Render every line of the records below as a JSON list of strings, one string per line, leaving out any blank lines.

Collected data
%%

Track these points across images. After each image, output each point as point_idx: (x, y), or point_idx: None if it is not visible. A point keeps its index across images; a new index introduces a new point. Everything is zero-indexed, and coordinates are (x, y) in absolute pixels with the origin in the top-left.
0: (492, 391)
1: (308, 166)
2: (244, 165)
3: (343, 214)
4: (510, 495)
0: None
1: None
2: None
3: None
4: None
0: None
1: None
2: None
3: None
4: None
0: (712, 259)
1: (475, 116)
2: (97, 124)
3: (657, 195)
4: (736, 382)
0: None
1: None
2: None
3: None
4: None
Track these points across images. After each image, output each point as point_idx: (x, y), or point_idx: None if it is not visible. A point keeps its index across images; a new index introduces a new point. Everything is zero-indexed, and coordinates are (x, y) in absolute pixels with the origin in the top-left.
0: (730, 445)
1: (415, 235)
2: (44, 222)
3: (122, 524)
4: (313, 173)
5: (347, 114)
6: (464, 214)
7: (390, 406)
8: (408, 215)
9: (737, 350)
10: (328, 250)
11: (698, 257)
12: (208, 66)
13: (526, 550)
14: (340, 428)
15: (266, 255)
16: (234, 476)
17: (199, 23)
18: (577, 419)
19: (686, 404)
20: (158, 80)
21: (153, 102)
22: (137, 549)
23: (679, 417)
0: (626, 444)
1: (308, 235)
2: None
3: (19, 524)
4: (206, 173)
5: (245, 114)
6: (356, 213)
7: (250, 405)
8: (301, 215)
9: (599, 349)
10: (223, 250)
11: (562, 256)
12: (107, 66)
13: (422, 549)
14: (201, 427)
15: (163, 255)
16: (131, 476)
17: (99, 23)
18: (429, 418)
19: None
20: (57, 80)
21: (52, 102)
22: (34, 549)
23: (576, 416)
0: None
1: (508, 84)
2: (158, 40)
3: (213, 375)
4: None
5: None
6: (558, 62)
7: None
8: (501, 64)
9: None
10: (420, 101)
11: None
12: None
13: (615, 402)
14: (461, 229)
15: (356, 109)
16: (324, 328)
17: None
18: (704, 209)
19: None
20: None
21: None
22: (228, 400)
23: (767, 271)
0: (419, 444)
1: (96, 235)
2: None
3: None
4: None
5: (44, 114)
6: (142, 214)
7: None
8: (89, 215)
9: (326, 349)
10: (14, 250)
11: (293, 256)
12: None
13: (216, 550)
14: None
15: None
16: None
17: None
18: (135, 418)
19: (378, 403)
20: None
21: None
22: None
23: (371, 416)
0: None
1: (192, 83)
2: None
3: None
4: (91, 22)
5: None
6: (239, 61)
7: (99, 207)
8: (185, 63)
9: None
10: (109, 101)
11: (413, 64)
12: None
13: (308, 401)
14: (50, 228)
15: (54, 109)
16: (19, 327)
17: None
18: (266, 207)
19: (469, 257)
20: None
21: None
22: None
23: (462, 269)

%%

■ Result below
[
  "Track these points across images. After each image, output each point as point_idx: (x, y), or point_idx: None if it is not visible. A point keeps its index across images; a new index introduces a new point. Everything is zero-indexed, and coordinates are (x, y) in absolute pixels with the origin in the top-left.",
  "0: (492, 391)",
  "1: (308, 166)",
  "2: (244, 165)",
  "3: (343, 214)",
  "4: (510, 495)",
  "0: None",
  "1: None",
  "2: None",
  "3: None",
  "4: None",
  "0: None",
  "1: None",
  "2: None",
  "3: None",
  "4: None",
  "0: (712, 259)",
  "1: (475, 116)",
  "2: (97, 124)",
  "3: (657, 195)",
  "4: (736, 382)",
  "0: None",
  "1: None",
  "2: None",
  "3: None",
  "4: None",
  "Track these points across images. After each image, output each point as point_idx: (x, y), or point_idx: None if it is not visible. A point keeps its index across images; a new index introduces a new point. Everything is zero-indexed, and coordinates are (x, y) in absolute pixels with the origin in the top-left.",
  "0: (730, 445)",
  "1: (415, 235)",
  "2: (44, 222)",
  "3: (122, 524)",
  "4: (313, 173)",
  "5: (347, 114)",
  "6: (464, 214)",
  "7: (390, 406)",
  "8: (408, 215)",
  "9: (737, 350)",
  "10: (328, 250)",
  "11: (698, 257)",
  "12: (208, 66)",
  "13: (526, 550)",
  "14: (340, 428)",
  "15: (266, 255)",
  "16: (234, 476)",
  "17: (199, 23)",
  "18: (577, 419)",
  "19: (686, 404)",
  "20: (158, 80)",
  "21: (153, 102)",
  "22: (137, 549)",
  "23: (679, 417)",
  "0: (626, 444)",
  "1: (308, 235)",
  "2: None",
  "3: (19, 524)",
  "4: (206, 173)",
  "5: (245, 114)",
  "6: (356, 213)",
  "7: (250, 405)",
  "8: (301, 215)",
  "9: (599, 349)",
  "10: (223, 250)",
  "11: (562, 256)",
  "12: (107, 66)",
  "13: (422, 549)",
  "14: (201, 427)",
  "15: (163, 255)",
  "16: (131, 476)",
  "17: (99, 23)",
  "18: (429, 418)",
  "19: None",
  "20: (57, 80)",
  "21: (52, 102)",
  "22: (34, 549)",
  "23: (576, 416)",
  "0: None",
  "1: (508, 84)",
  "2: (158, 40)",
  "3: (213, 375)",
  "4: None",
  "5: None",
  "6: (558, 62)",
  "7: None",
  "8: (501, 64)",
  "9: None",
  "10: (420, 101)",
  "11: None",
  "12: None",
  "13: (615, 402)",
  "14: (461, 229)",
  "15: (356, 109)",
  "16: (324, 328)",
  "17: None",
  "18: (704, 209)",
  "19: None",
  "20: None",
  "21: None",
  "22: (228, 400)",
  "23: (767, 271)",
  "0: (419, 444)",
  "1: (96, 235)",
  "2: None",
  "3: None",
  "4: None",
  "5: (44, 114)",
  "6: (142, 214)",
  "7: None",
  "8: (89, 215)",
  "9: (326, 349)",
  "10: (14, 250)",
  "11: (293, 256)",
  "12: None",
  "13: (216, 550)",
  "14: None",
  "15: None",
  "16: None",
  "17: None",
  "18: (135, 418)",
  "19: (378, 403)",
  "20: None",
  "21: None",
  "22: None",
  "23: (371, 416)",
  "0: None",
  "1: (192, 83)",
  "2: None",
  "3: None",
  "4: (91, 22)",
  "5: None",
  "6: (239, 61)",
  "7: (99, 207)",
  "8: (185, 63)",
  "9: None",
  "10: (109, 101)",
  "11: (413, 64)",
  "12: None",
  "13: (308, 401)",
  "14: (50, 228)",
  "15: (54, 109)",
  "16: (19, 327)",
  "17: None",
  "18: (266, 207)",
  "19: (469, 257)",
  "20: None",
  "21: None",
  "22: None",
  "23: (462, 269)"
]